En el pensamiento náhuatl y maya, como en el de muchos otros pueblos del mundo, el perro ha sido el guía de los espíritus de los muertos hacia el inframundo, lo que se conoce como psicopompo. Ha sido el compañero inseparable de los hombres no sólo en la vida, sino también en la enfermedad y en la muerte. Algo que aprovecharon los hombres prehispánicos es el calor excepcional de los xoloitzcuintlis, lo que se expresa en las figurillas de barro de Occidente que representan hombres enfermos o moribundos acostados en una cama con uno o dos perritos en sus piernas, tal vez protegiéndolos del frío de las reumas o de la muerte. Asimismo, por su gran sensibilidad y capacidades, se les ha adjudicado poderes que los seres humanos no tienen.

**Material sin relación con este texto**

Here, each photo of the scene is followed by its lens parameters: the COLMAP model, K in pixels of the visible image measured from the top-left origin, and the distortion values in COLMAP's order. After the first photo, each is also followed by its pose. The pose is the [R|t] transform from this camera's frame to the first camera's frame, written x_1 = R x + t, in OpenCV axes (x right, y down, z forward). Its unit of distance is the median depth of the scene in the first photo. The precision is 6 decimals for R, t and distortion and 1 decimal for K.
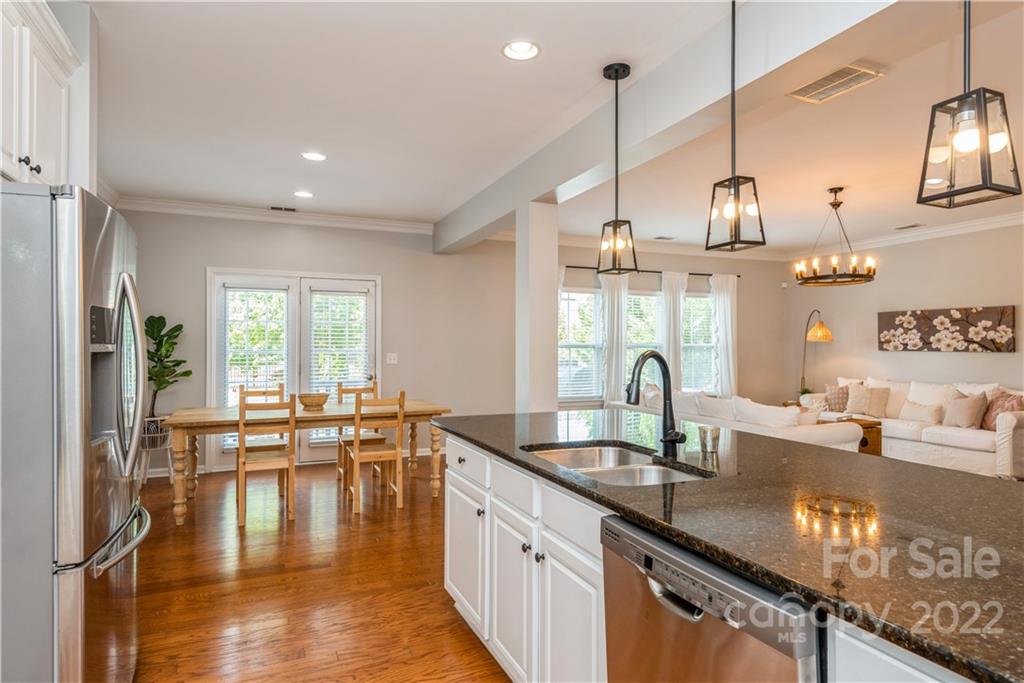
lens RADIAL K [[587.3, 0, 513.3], [0, 587.3, 338.5], [0, 0, 1]] dist [0.028673, -0.011706]
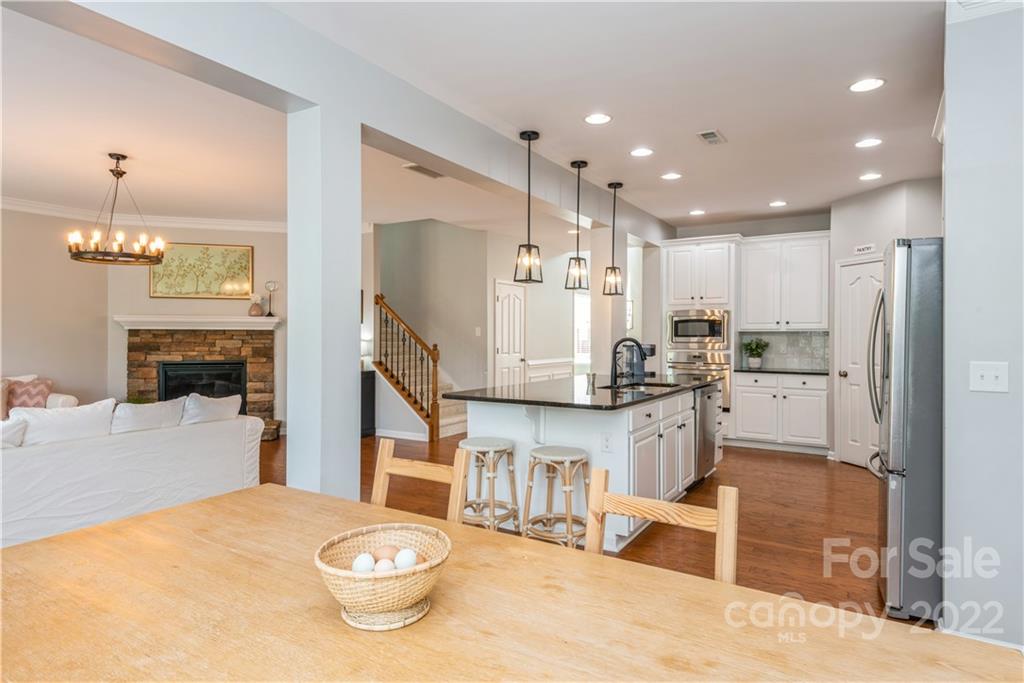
lens RADIAL K [[587.3, 0, 513.3], [0, 587.3, 337.7], [0, 0, 1]] dist [0.028673, -0.011706]
pose [[-0.560667, -0.006890, 0.828012, -0.398601], [-0.010917, 0.999940, 0.000928, 0.009582], [-0.827969, -0.008519, -0.560709, 0.764502]]
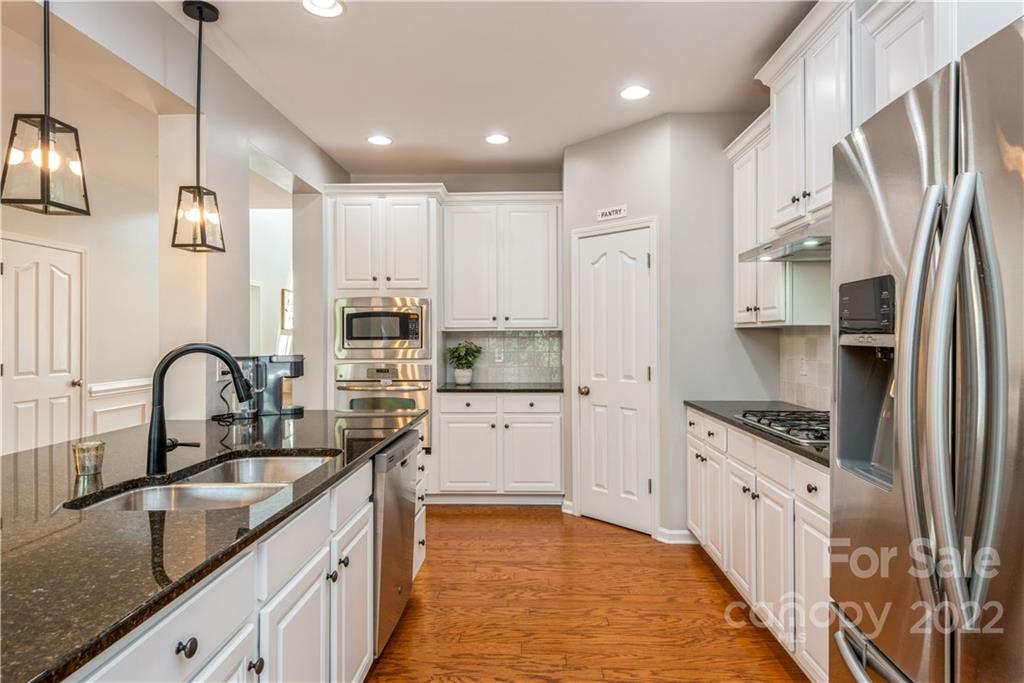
lens RADIAL K [[587.3, 0, 512.1], [0, 587.3, 330.8], [0, 0, 1]] dist [0.028673, -0.011706]
pose [[-0.896086, 0.008108, 0.443807, -0.155395], [-0.000455, 0.999816, -0.019183, 0.008117], [-0.443880, -0.017391, -0.895917, 0.454671]]
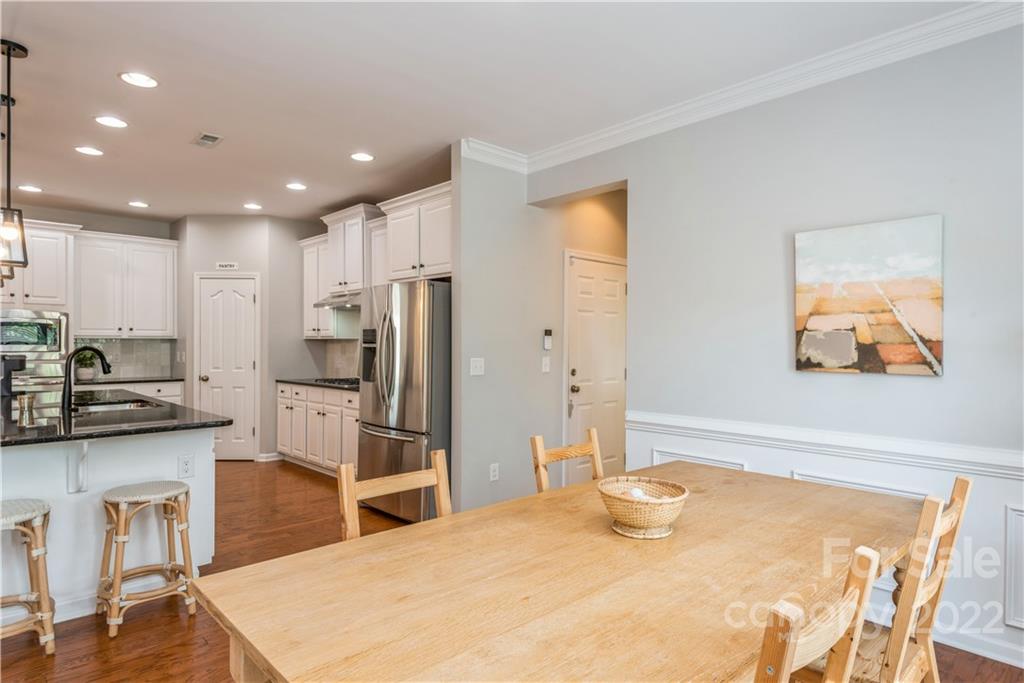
lens RADIAL K [[587.3, 0, 512.9], [0, 587.3, 346.0], [0, 0, 1]] dist [0.028673, -0.011706]
pose [[-0.945398, -0.001055, -0.325917, -0.109482], [0.000486, 0.999989, -0.004645, 0.011280], [0.325918, -0.004550, -0.945387, 0.915404]]
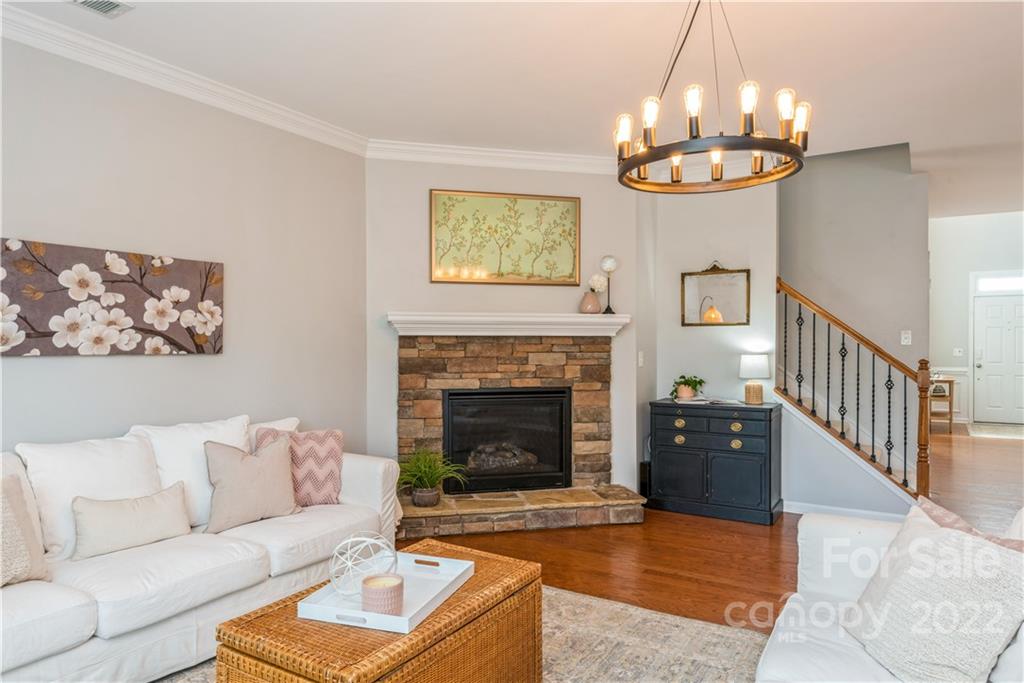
lens RADIAL K [[647.5, 0, 510.0], [0, 647.5, 345.1], [0, 0, 1]] dist [0.017466, -0.017466]
pose [[-0.562653, -0.002868, 0.826688, 0.212958], [-0.008177, 0.999964, -0.002097, 0.013524], [-0.826653, -0.007940, -0.562657, 1.019987]]
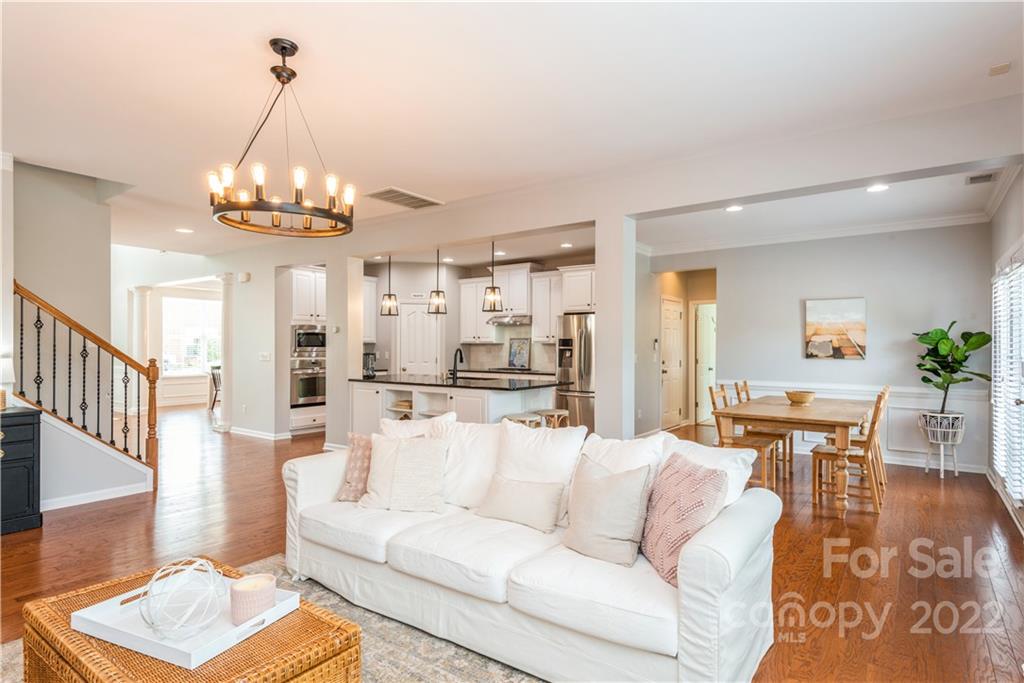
lens RADIAL K [[553.5, 0, 509.5], [0, 553.5, 347.3], [0, 0, 1]] dist [0.018929, -0.012012]
pose [[-0.874457, -0.001726, -0.485100, 0.465750], [0.000947, 0.999986, -0.005266, 0.012765], [0.485102, -0.005065, -0.874443, 1.165767]]
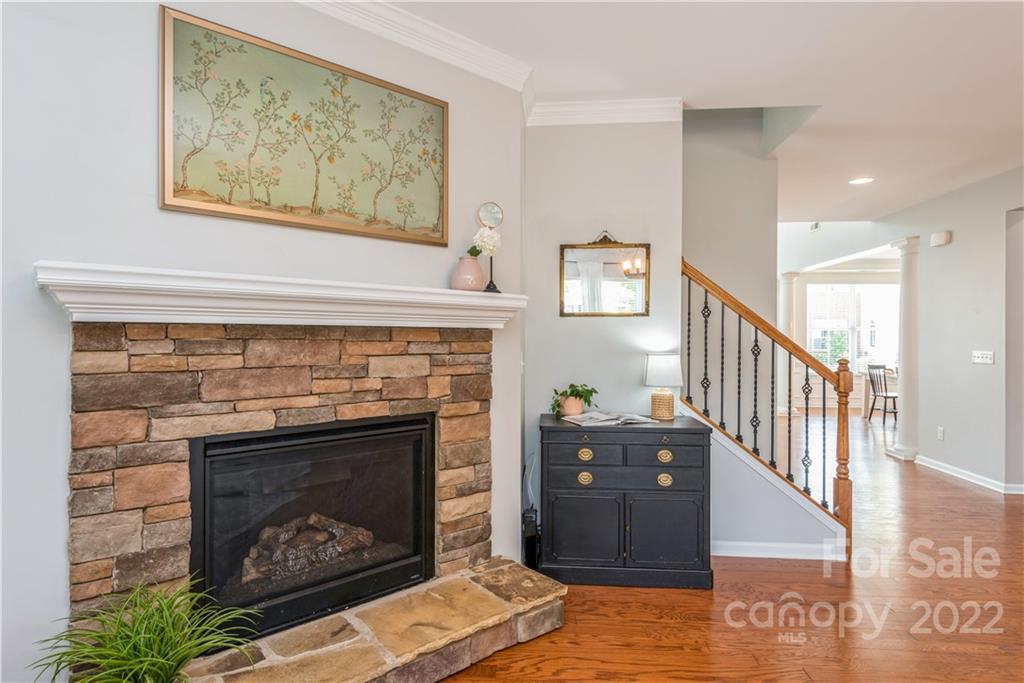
lens RADIAL K [[553.5, 0, 520.2], [0, 553.5, 336.9], [0, 0, 1]] dist [0.018929, -0.012012]
pose [[-0.881983, -0.004226, 0.471262, 0.540113], [-0.008500, 0.999940, -0.006942, 0.009785], [-0.471204, -0.010128, -0.881966, 0.862665]]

Dice don Lauro Conde, nahua de Tepoztlán, Morelos: “Los perros ven muy bien de noche a las almas que salen de los cuerpos cuando éstos duermen, por eso aúllan”. Según estas creencias, si los perros pueden ver a las almas cuando el hombre duerme, también pueden verlas cuando se separan del cuerpo en la muerte. En realidad, los perros no ven muy bien, pero tienen un olfato mucho más desarrollado que los humanos –ahora se sabe que pueden detectar hasta el cáncer– y siempre están alertas cuidando a sus amos; es bien conocido el hecho de que los perros hacen guardia sobre la tumba de sus amos, olvidándose de comer, y a veces hasta mueren. Eso, y su relación simbólica con la oscuridad, explican por qué se consideró universalmente al perro como conductor del alma al reino de la muerte.
Los nahuas y los mayas pensaban que cuando el espíritu del muerto llegaba al gran río del inframundo, encontraba al de su perro y montaba sobre su lomo para atravesarlo y llegar al recinto del dios de la muerte; por ello, sacrificaban al perro del difunto y muchas veces lo enterraban con él. Es ilustrativa de este concepto una imagen del Códice Laud, p. 26, que muestra al espíritu del muerto llegando hasta Mictlantecuhtli, la deidad de la muerte, al lado del espíritu de su perro; éste es claramente un xoloitzcuintli, pues salvo un mechón de pelo sobre el lomo (que muchas veces tienen esos perros), es pelón. Ambos hacen una ofrenda de papel al dios. Los textos afirman que cuando llegaba ese momento, al final de un largo y peligroso camino, los espíritus morían definitivamente.
Cuando el cuerpo de un guerrero quedaba en el campo de batalla, se hacía un bulto mortuorio simbólico durante cuatro años después de la muerte, el cual llevaba colgada sobre el pecho la imagen de un perro, a manera de pectoral. Éste se llamaba xolocózcatl, lo cual revela que el perro acompañante era un xoloitzcuintli. Así lo vemos en la p. 72 del Códice Magliabecchiano.
Tomado de Mercedes De la Garza, “El carácter sagrado del xoloitzcuintli entre los nahuas y los mayas”, Arqueología Mexicana, núm. 125, pp. 58-63.